Entre tantas outras iniciativas, quem não se lembra da vigília de oração que presidiu na Capela do Edifício João Paulo II, sede do governo arquidiocesano, na véspera da operação policial que ocupou as comunidades do Complexo do Alemão? Na ocasião, convocou todas as paróquias da arquidiocese a fazerem o mesmo: um forte clamor pela paz e oração pelas famílias que residem naquela região.
Também realizou um incansável trabalho em prol das comunidades atingidas pelas chuvas na Região Serrana, com arrecadação de doações em espécie, mantimentos, roupas e envio de missionários para a Diocese de Nova Friburgo. E está sempre pronto a convocar uma campanha de solidariedade diante de qualquer necessidade.
O mesmo sentimento moveu a sua ação quando soube do ataque à Escola Municipal Tasso da Silveira, em Realengo.

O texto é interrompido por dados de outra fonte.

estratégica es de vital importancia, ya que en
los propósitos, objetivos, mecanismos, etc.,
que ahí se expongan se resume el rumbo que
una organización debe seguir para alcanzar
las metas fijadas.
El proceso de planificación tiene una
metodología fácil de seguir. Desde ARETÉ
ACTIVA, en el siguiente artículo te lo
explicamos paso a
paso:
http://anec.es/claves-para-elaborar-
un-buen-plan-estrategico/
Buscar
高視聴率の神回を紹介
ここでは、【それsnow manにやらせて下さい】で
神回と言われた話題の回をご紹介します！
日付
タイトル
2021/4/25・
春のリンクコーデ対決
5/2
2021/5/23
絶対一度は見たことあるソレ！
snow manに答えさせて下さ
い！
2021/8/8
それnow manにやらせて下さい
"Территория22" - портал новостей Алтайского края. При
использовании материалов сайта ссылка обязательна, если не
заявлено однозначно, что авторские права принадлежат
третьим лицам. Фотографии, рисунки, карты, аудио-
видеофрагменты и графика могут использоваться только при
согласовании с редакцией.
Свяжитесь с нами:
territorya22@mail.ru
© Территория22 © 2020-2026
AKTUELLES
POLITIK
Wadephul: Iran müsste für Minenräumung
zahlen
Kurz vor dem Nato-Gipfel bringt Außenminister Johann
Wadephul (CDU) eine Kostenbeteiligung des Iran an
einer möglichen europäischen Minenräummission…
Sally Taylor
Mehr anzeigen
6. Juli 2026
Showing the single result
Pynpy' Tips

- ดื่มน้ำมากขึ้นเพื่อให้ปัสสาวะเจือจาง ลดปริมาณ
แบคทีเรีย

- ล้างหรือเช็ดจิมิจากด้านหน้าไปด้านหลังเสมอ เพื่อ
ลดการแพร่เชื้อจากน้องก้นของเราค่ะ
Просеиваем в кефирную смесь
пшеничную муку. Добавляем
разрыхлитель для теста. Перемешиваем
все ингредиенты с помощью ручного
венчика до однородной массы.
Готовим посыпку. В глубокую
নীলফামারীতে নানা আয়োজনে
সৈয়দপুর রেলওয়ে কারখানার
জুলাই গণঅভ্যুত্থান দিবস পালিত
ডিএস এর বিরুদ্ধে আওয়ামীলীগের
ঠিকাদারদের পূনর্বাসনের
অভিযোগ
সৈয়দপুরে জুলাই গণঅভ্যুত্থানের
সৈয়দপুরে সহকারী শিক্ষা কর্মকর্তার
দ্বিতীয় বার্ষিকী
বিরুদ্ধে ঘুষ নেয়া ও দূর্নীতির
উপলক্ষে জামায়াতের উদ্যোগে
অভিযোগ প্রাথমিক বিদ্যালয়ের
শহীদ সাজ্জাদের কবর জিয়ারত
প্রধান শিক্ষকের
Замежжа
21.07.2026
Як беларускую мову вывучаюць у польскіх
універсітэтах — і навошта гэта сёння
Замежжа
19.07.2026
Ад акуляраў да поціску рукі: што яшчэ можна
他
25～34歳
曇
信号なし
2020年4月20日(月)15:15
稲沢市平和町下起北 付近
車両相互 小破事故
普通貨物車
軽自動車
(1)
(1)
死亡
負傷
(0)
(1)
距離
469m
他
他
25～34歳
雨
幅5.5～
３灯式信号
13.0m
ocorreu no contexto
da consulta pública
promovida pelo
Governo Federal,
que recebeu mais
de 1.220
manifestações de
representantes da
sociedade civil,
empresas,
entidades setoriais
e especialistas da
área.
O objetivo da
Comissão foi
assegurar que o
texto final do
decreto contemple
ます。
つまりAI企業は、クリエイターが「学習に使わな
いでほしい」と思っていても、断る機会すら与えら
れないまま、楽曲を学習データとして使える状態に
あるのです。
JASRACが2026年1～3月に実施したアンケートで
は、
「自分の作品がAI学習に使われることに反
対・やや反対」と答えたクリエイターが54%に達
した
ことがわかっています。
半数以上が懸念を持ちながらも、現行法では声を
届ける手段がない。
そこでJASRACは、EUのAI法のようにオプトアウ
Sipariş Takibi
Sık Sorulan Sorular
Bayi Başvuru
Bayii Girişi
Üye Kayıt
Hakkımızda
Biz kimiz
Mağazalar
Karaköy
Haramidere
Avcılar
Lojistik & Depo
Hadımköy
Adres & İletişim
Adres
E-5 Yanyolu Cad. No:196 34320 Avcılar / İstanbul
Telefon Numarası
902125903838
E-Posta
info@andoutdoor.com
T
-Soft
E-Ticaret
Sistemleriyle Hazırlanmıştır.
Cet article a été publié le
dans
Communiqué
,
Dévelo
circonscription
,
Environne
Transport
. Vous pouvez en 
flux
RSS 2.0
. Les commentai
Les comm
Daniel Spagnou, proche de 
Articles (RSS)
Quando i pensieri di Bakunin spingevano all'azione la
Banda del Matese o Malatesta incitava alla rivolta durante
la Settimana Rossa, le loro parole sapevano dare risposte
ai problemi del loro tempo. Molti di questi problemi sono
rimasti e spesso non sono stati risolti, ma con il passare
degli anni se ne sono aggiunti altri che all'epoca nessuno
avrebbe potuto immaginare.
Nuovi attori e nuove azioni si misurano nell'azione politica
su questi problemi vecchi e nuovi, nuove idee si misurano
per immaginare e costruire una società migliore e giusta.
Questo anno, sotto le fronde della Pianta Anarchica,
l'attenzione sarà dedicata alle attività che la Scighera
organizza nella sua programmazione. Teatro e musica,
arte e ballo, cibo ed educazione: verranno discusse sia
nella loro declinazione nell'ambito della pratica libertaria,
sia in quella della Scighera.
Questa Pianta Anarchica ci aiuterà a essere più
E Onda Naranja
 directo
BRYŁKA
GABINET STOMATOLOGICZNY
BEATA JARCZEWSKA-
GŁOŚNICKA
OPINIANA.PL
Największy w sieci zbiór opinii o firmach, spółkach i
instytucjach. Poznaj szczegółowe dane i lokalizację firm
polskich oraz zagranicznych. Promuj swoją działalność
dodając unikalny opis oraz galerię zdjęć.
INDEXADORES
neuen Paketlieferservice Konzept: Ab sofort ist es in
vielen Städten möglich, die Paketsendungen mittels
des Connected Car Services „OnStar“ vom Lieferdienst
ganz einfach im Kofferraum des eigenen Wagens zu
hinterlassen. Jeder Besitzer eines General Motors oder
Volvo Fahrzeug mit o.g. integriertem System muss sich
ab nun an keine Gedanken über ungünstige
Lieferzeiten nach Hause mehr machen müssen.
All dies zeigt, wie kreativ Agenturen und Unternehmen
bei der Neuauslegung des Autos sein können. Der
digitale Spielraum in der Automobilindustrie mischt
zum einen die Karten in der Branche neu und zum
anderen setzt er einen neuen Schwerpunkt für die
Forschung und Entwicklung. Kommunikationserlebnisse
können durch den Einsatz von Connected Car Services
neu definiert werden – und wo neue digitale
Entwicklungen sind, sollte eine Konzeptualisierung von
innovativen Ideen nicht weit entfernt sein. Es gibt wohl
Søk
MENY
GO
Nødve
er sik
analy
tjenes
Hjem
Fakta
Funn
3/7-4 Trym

Parou todo o seu trabalho no gabinete episcopal, cancelou os seus compromissos e imediatamente se dirigiu ao local para acolher as famílias vítimas daquela tragédia.

E o que dizer da Trezena de São Sebastião? São 13 dias de intensa missão popular, visitando comunidades, instituições públicas, capelas e igrejas para difundir o amor e conclamar a todos o testemunho da sua fé, para a construção de uma cidade melhor. Nesses dias, acolhe e ouve as ovelhas mais simples, levando a todos sua bênção e uma palavra de esperança.

“A nossa atividade obriga-nos a estar perto dos homens e de seus problemas, tanto pessoais quanto familiares e sociais. Mas, estarmos perto como sacerdotes, mantendo a nossa identidade de homens de Deus, sempre fiéis à nossa vocação. É assim que as pessoas querem e precisam nos ver: como servos da Palavra de Deus e homens de oração a serviço da humanidade para a sua salvação”, afirmou o arcebispo do Rio em uma de suas mensagens.